Based on published literature and our observations, we hypothesize that PCP signaling locally modulates actomyosin contractility to produce anisotropic forces needed for morphogenesis. Once a tissue becomes polarized, core PCP complexes may engage downstream effectors that are necessary to change cell shape leading to NP folding (Nishimura et al., 2012; Ossipova et al., 2014; Sokol, 2016). During the past funding period, we focused on relatively understudied Prickle proteins and identified molecules that link Pk3 to cell junctions. These include the apical determinant Par3 (Chuykin et al., 2018) and the LIM domain protein Wtip (Chu et al., 2016). Wtip belongs to the Zyxin/Ajuba family implicated in neural tube closure actomyosin dynamics, and mechanotransduction (Chu et al., 2018; Ibar et al., 2018; Rauskolb et al., 2014). We next developed a new proximity biotinylation approach in Xenopus embryos based on anti-GFP single domain antibody (sdAb)-mediated targeting of BirA and this screen led to the isolation of SSX2IP/ADIP as a Wtip-binding protein (Reis et al., 2021).These findings point to SSX2IP as a potential mediator of Wtip effects on NP morphogenesis.
How do actomyosin contractions produce forces that instruct morphogenesis?

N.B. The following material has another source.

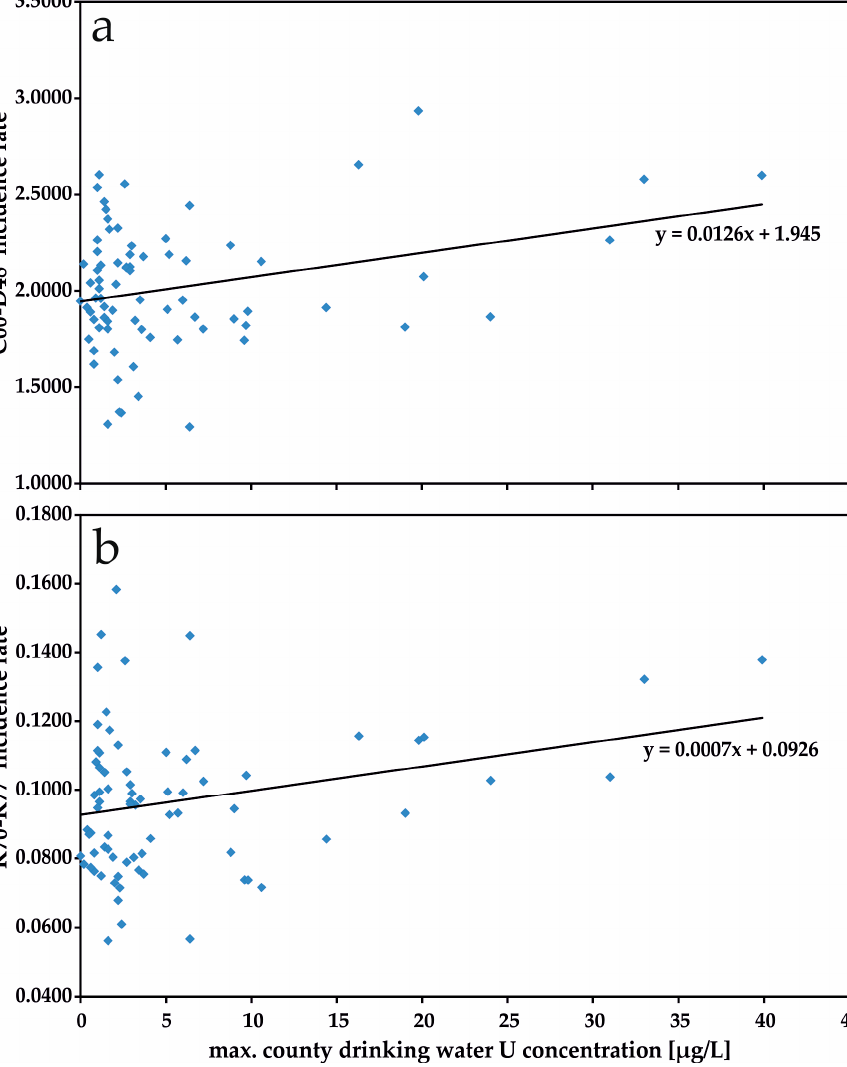
Figure 1. Bivariate correlations of maximum U concentrations in drinking water and diseases groups incidence rates. ( a ) C00-D48; ( b ) K70-K77.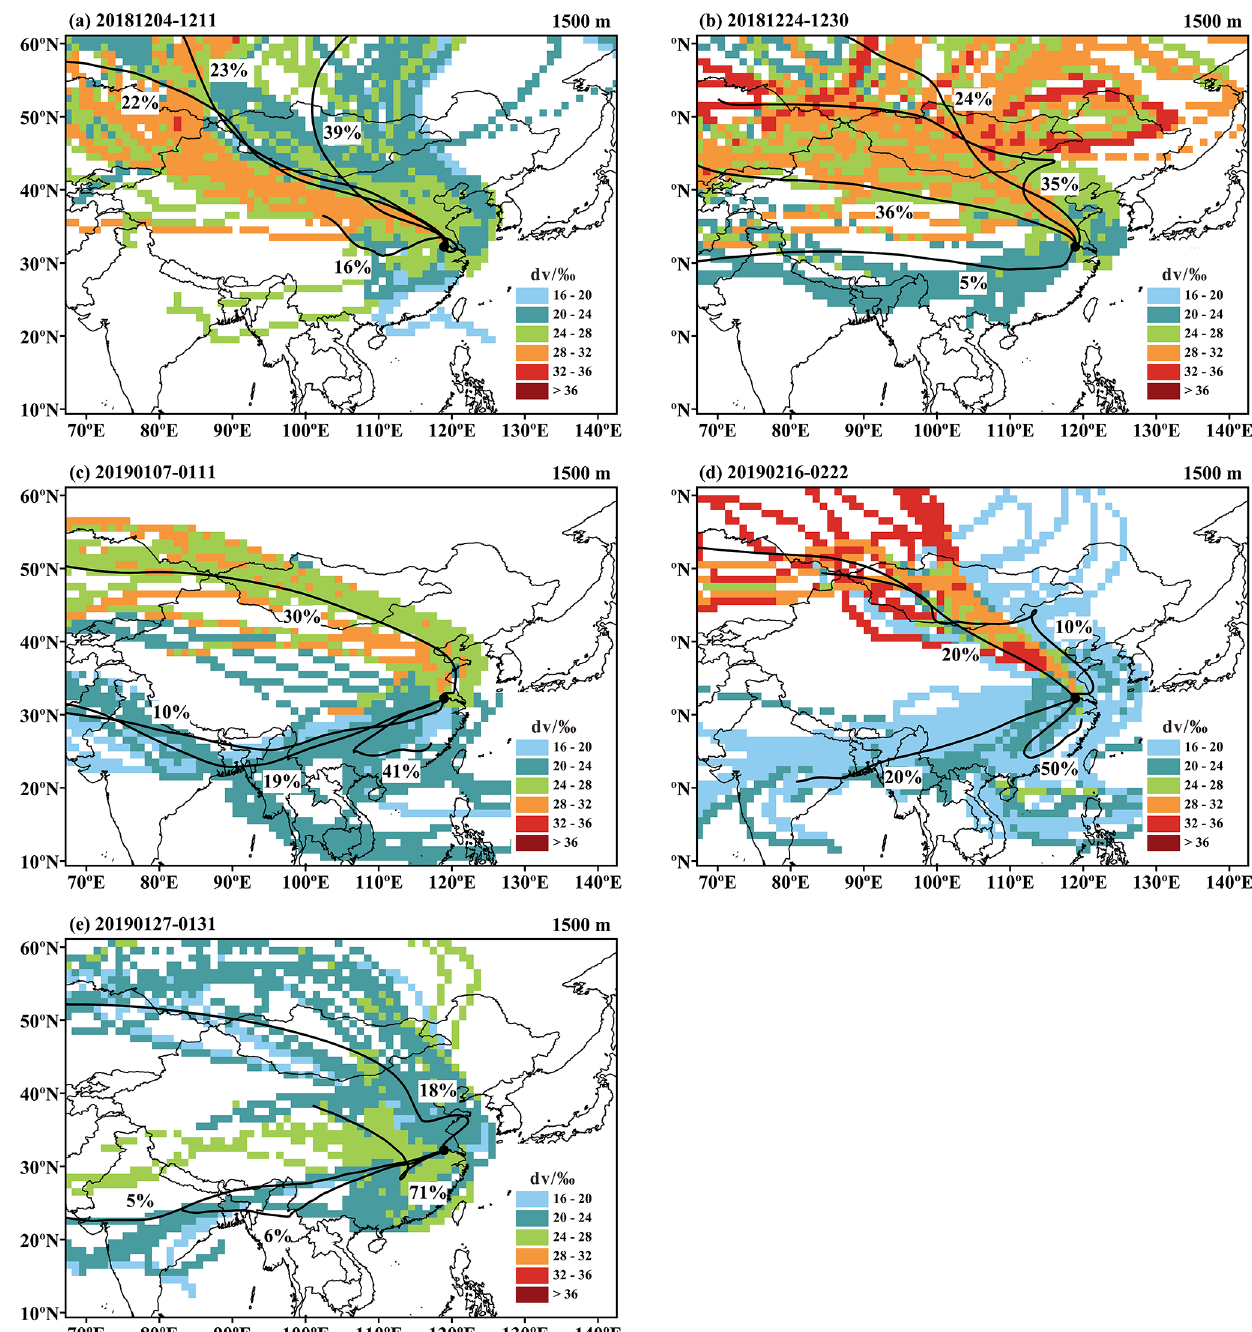
Figure 5. Concentration field of water vapor d v for 192h HYSPLIT back trajectories and clusters for the five typical precipitation events. The black circle indicates the location of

To modulate cell shape, contractile actomyosin complexes need to localize at cell junctions. We recently discovered that the localization of the LIM domain protein Wip to intercellular junctions likely depends on a mechanical force (Chu et al. 2018, the figure shows Wtip puncta in neighboring cells). Wtip, a Prickle3-interacting protein containing LIM domains, can sense Myosin II activity and intercellular tension (Chu et al., 2018). Moreover, Wtip is localized in ectodermal cells in a very peculiar manner, by forming cytoplasmic aggregates or puncta opposing each other across the cell membrane as shown in the image. This localization may indicate that neighboring cells mechanically communicate with each other through Wtip, a possible molecular link to planar polarity proteins.
Our recent studies have focused on LMO7 protein that is also sensitive to mechanical force. A mutation in the fly homologue of LMO7, smallish, has morphogenesis defects in Drosophila embryonic epidermis (Beati et al., 2018). Importantly, LMO7 is capable of triggering apical constriction in Xenopus ectoderm (Matsuda et al., 2021). Of note, LMO7 is distributed in ectoderm as a double line adjacent to the apical junction, mimicking the distribution of nonmuscle Myosin II heavy chain (NMIIA). Thus, LMO7 is a good candidate for regulating Myosin II-dependent morphogenesis. We hypothesize that LMO7 regulates the organization of Myosin II, and the distribution of Wtip. Importantly, we recently found that LMO7 recruits Myosin II heavy chain to the cell cortex, supporting our hypothesis (Matsuda et al., 2021). At the tissue level, our model is that planar polarity and force balance are responsible for neural plate folding in the mediolateral axis but not in the anteroposterior axis.